* _What the task asks_
At the line that includes "437 426 1183", begin writing out the entries below exactly, and continue through the last line without adding anything.
* * * * * * *
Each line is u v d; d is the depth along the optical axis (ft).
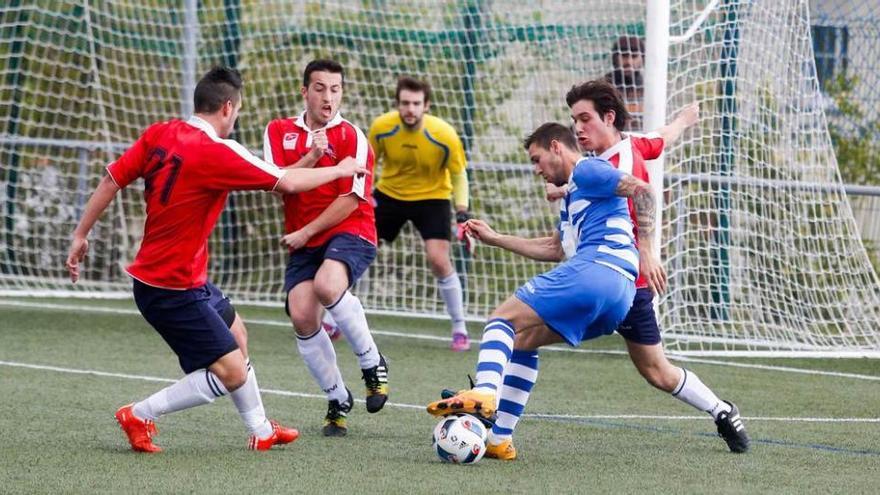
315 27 115.96
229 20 117.29
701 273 94.22
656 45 86.17
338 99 61.26
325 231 60.75
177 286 51.16
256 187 51.03
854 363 91.04
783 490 47.52
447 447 50.88
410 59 113.60
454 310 92.32
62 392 68.33
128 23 119.34
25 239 118.42
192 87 114.93
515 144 110.22
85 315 105.50
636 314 53.67
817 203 92.89
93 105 120.98
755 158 92.17
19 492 44.11
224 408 64.18
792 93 92.27
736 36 91.86
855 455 55.77
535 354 52.90
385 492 45.27
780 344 92.68
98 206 52.39
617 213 50.88
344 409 58.03
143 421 51.83
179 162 50.67
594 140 52.39
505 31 109.70
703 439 59.06
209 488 45.34
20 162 118.32
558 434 59.77
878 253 110.73
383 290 113.91
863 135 115.24
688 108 61.36
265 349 89.81
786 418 66.39
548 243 54.75
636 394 73.31
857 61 115.44
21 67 118.11
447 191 92.48
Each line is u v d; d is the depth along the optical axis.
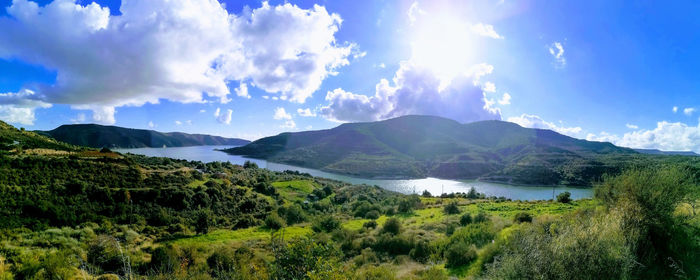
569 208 33.66
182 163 76.94
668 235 8.30
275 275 5.37
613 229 7.73
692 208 9.38
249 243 23.95
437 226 26.14
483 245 14.84
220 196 49.19
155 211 37.16
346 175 170.00
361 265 16.28
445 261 13.95
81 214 30.27
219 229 37.56
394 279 10.66
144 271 12.56
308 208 55.81
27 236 20.77
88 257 8.41
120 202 35.78
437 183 142.88
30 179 32.69
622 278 5.93
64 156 46.25
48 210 27.56
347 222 37.56
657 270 7.51
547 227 9.48
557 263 5.75
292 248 5.56
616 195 9.91
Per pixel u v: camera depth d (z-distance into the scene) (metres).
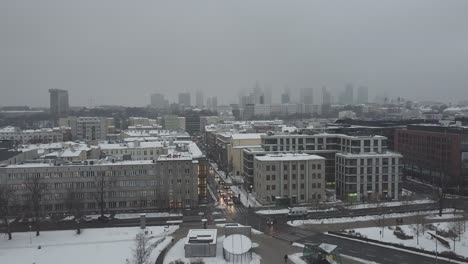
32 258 135.25
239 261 131.00
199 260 131.88
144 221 165.88
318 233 159.38
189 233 145.38
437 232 151.88
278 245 146.38
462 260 127.44
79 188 195.12
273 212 192.25
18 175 191.88
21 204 187.25
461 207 195.38
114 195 197.25
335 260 124.88
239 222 176.25
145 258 128.88
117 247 144.75
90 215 188.75
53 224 175.62
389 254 135.25
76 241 151.88
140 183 198.88
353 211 191.62
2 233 164.00
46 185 184.62
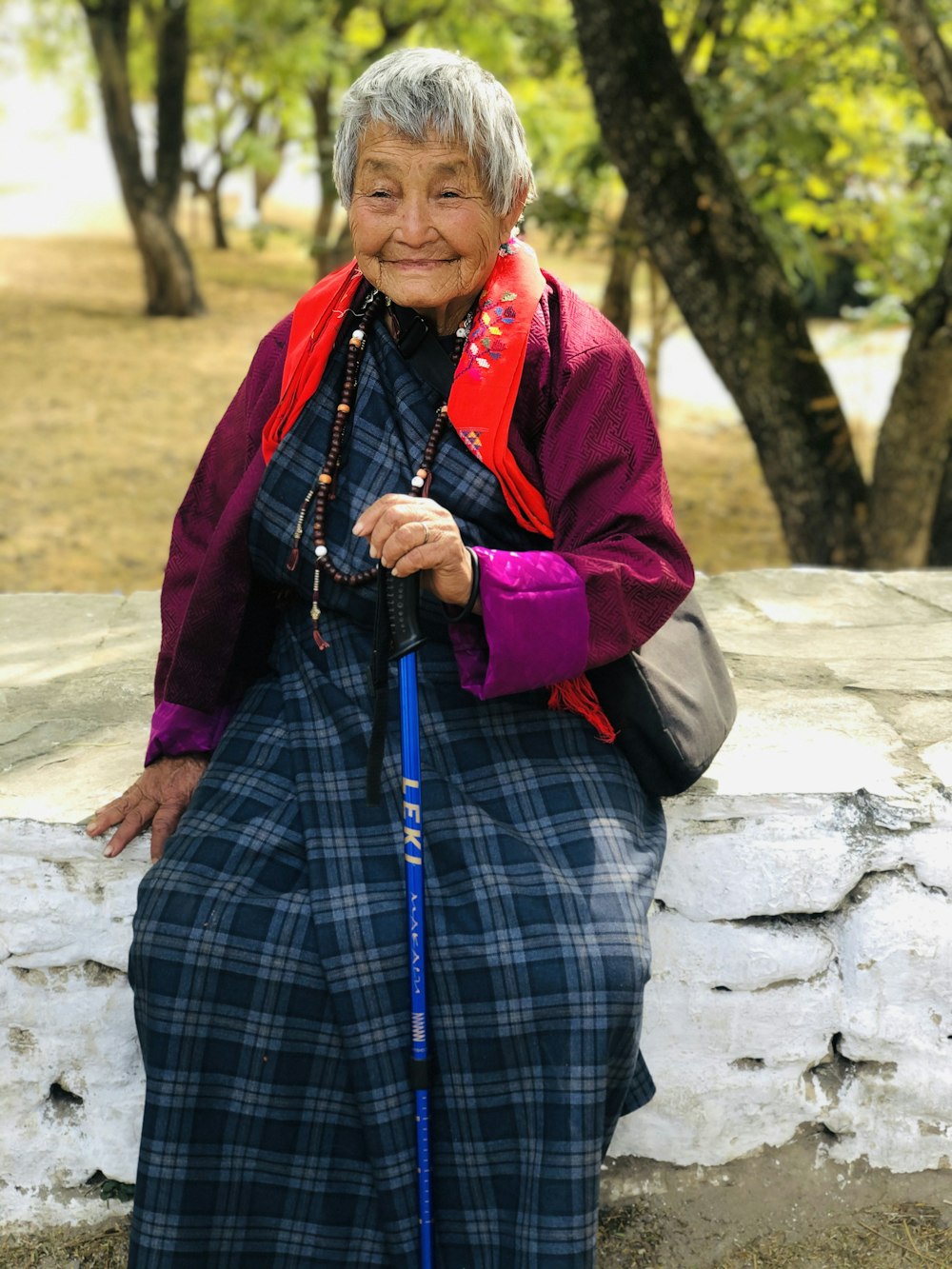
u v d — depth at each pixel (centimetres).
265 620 227
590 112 1097
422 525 181
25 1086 237
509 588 188
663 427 1234
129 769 243
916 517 617
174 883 198
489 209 199
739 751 247
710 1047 241
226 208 2905
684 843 232
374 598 203
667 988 238
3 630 316
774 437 610
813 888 235
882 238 887
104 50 1526
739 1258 235
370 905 195
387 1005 194
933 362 580
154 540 855
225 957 194
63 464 1011
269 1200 200
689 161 569
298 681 214
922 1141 246
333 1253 200
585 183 866
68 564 805
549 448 204
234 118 2256
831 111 860
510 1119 194
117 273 1945
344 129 198
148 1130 196
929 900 238
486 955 191
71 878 226
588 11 557
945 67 519
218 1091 196
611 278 956
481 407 200
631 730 212
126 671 290
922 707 269
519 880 194
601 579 193
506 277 207
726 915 235
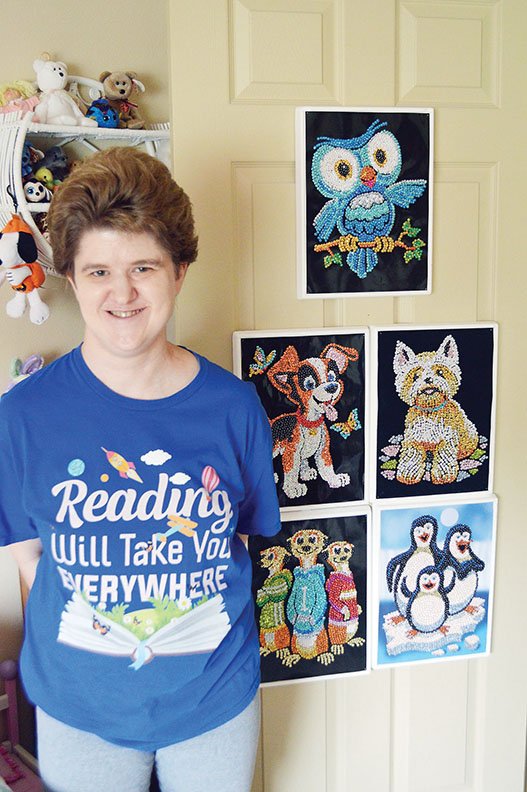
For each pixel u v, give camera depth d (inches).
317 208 57.7
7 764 67.6
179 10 55.0
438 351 61.0
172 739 46.1
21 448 44.2
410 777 67.8
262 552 60.4
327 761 66.2
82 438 43.9
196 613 45.3
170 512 44.1
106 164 40.0
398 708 66.5
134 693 44.8
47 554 45.8
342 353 59.5
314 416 59.8
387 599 63.2
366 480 61.6
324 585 62.0
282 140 57.5
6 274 61.2
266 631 61.6
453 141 59.8
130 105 67.3
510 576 66.0
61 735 45.8
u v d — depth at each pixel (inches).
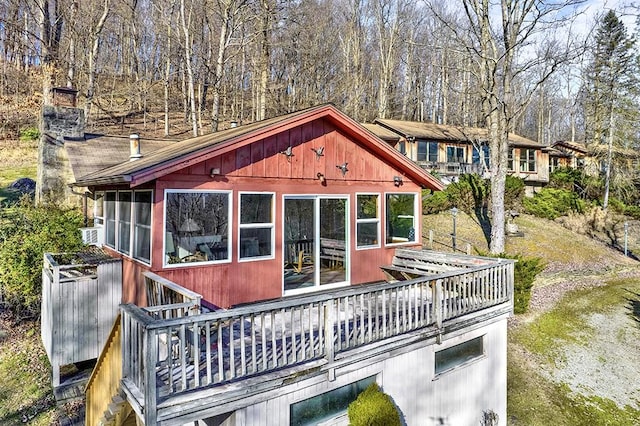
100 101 1320.1
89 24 1028.5
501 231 647.8
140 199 284.2
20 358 346.3
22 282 376.5
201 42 1093.8
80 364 331.6
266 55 874.1
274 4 867.4
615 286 731.4
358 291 224.1
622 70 1145.4
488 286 311.1
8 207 573.6
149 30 1364.4
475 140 1103.6
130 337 188.2
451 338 285.0
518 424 370.0
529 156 1264.8
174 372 187.2
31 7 1034.7
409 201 408.8
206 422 204.5
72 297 289.6
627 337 543.2
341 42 1462.8
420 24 1652.3
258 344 226.4
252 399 181.3
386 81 1553.9
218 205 281.3
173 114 1384.1
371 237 374.9
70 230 422.3
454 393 289.6
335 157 345.1
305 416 209.6
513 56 669.9
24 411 287.9
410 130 1135.0
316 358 208.4
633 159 1163.9
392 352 241.0
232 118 1280.8
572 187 1261.1
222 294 281.1
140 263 277.6
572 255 831.7
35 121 1112.2
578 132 2025.1
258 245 300.2
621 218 1097.4
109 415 227.8
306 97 1279.5
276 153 309.0
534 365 467.5
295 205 324.5
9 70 1194.0
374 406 213.3
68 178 569.0
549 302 634.2
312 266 334.6
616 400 414.6
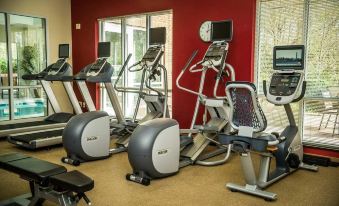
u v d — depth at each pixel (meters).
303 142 5.20
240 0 5.52
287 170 4.11
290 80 3.92
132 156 3.85
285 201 3.35
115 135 6.02
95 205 3.21
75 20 8.21
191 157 4.58
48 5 7.82
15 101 7.50
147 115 5.48
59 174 2.65
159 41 5.44
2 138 6.25
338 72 4.93
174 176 4.12
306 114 5.29
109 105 8.09
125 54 7.48
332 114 5.11
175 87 6.45
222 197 3.45
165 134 3.91
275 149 3.40
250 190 3.50
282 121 5.55
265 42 5.55
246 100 3.20
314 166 4.43
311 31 5.12
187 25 6.18
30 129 6.21
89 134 4.57
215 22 5.05
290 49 3.98
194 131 4.70
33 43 7.75
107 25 7.93
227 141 3.41
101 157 4.80
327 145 5.01
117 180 3.95
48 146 5.46
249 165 3.43
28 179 2.77
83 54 8.14
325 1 4.94
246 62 5.55
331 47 4.96
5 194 3.43
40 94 7.98
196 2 6.01
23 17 7.48
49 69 6.68
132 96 7.70
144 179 3.80
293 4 5.21
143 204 3.25
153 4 6.67
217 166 4.56
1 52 7.21
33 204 2.78
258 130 3.24
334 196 3.49
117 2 7.30
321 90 5.11
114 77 7.90
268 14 5.48
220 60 4.81
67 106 8.34
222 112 4.88
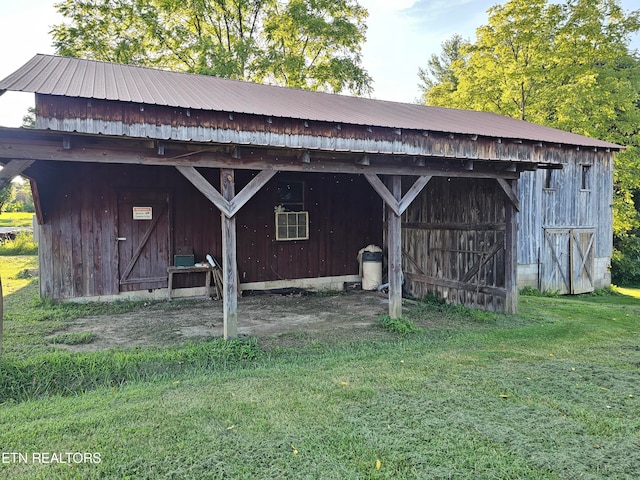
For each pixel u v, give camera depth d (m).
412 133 5.88
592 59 15.70
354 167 6.12
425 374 4.53
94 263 8.05
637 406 3.82
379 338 5.97
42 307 7.51
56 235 7.77
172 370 4.62
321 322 6.91
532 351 5.50
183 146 5.05
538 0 15.43
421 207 9.51
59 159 4.45
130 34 15.74
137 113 4.38
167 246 8.62
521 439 3.18
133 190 8.31
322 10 17.20
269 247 9.59
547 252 12.64
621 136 16.19
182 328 6.34
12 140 4.23
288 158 5.64
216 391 4.00
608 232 14.14
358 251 10.63
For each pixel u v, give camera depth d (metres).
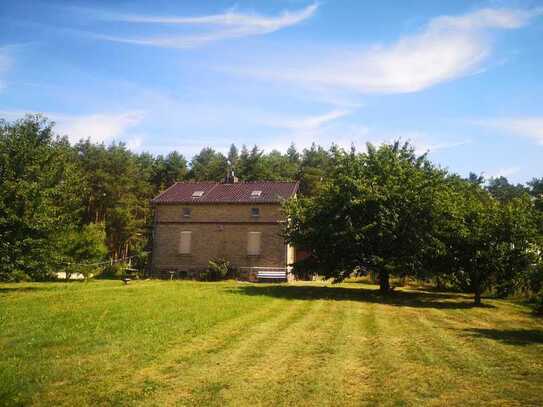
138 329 9.94
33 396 5.75
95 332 9.53
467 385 6.44
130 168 51.12
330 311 14.20
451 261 18.94
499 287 17.80
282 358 7.83
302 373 6.95
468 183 27.17
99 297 16.41
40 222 20.19
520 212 17.48
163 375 6.71
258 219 33.06
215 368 7.12
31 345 8.30
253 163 62.00
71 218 22.45
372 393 6.09
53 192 21.14
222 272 31.62
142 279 32.47
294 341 9.25
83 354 7.76
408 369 7.25
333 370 7.13
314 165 62.94
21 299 15.52
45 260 20.50
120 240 48.84
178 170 61.78
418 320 12.80
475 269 17.83
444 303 18.14
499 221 17.47
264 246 32.56
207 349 8.30
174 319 11.36
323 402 5.75
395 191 19.80
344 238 20.08
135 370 6.91
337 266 21.56
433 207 19.41
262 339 9.36
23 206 20.06
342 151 22.23
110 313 12.20
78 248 30.05
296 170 63.06
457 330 11.14
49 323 10.53
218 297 17.08
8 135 21.05
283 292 20.16
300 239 21.88
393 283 28.52
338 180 21.11
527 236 17.23
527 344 9.34
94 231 31.91
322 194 21.61
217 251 33.12
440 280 21.59
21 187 19.81
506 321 13.12
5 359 7.34
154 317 11.64
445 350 8.64
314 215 21.28
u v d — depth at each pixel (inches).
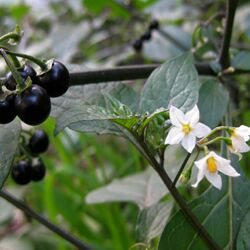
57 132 6.4
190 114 6.3
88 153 17.0
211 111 8.9
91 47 21.1
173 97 7.2
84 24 19.0
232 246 7.3
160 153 6.7
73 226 15.6
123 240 14.2
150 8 18.4
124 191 11.0
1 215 15.1
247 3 17.3
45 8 22.2
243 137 6.4
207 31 11.1
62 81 6.3
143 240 8.9
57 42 18.2
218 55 10.2
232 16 9.3
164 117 6.7
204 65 9.8
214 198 7.6
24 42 19.9
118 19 20.1
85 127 7.4
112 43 20.9
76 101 7.7
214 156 6.2
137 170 15.1
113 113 6.5
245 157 14.1
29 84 5.9
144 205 10.0
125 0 18.2
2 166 6.1
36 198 17.5
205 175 6.2
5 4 24.5
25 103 5.8
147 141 6.7
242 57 9.9
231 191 7.6
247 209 7.5
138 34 18.0
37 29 22.5
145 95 7.4
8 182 17.3
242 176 7.7
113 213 14.4
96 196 11.1
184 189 10.8
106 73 8.2
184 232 7.2
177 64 7.4
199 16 18.5
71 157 16.8
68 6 20.8
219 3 17.5
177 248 7.1
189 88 7.2
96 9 18.2
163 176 6.7
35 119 5.9
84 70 8.1
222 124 9.0
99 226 17.0
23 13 22.3
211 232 7.4
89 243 15.1
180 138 6.3
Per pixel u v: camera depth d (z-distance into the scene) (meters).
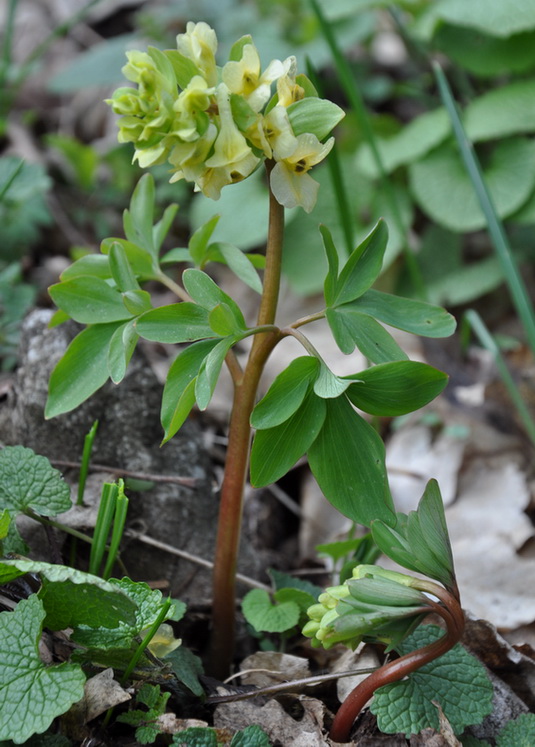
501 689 0.65
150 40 1.32
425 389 0.60
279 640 0.69
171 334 0.60
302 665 0.66
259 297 1.04
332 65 1.27
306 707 0.64
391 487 0.80
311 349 0.60
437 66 0.77
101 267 0.65
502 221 1.05
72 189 1.17
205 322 0.61
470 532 0.77
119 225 1.13
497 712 0.64
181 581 0.70
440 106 1.23
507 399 0.88
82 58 1.28
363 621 0.58
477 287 1.05
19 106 1.34
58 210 1.09
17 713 0.58
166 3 1.53
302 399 0.60
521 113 1.03
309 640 0.68
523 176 1.05
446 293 1.07
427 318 0.62
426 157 1.09
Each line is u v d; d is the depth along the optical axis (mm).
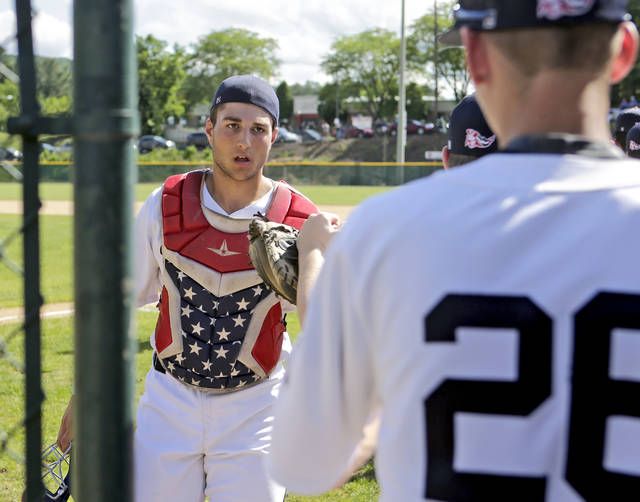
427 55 79750
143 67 75000
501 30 1206
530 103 1231
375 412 1480
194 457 3059
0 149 1339
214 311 3029
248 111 3049
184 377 3051
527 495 1155
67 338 7645
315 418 1323
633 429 1143
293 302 2400
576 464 1151
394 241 1220
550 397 1154
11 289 10016
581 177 1201
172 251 3035
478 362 1167
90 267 1143
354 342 1272
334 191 33844
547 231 1181
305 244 2234
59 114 1320
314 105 90625
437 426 1183
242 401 3055
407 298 1202
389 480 1231
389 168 37812
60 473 3484
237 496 3035
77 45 1120
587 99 1224
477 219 1193
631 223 1170
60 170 32719
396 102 82062
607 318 1145
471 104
* * * * * * *
* _Solution_
437 426 1183
242 401 3055
407 298 1202
389 480 1231
389 168 37812
60 473 3484
237 496 3035
77 45 1120
587 99 1224
477 219 1193
631 223 1170
60 170 32719
396 102 82062
607 318 1145
471 104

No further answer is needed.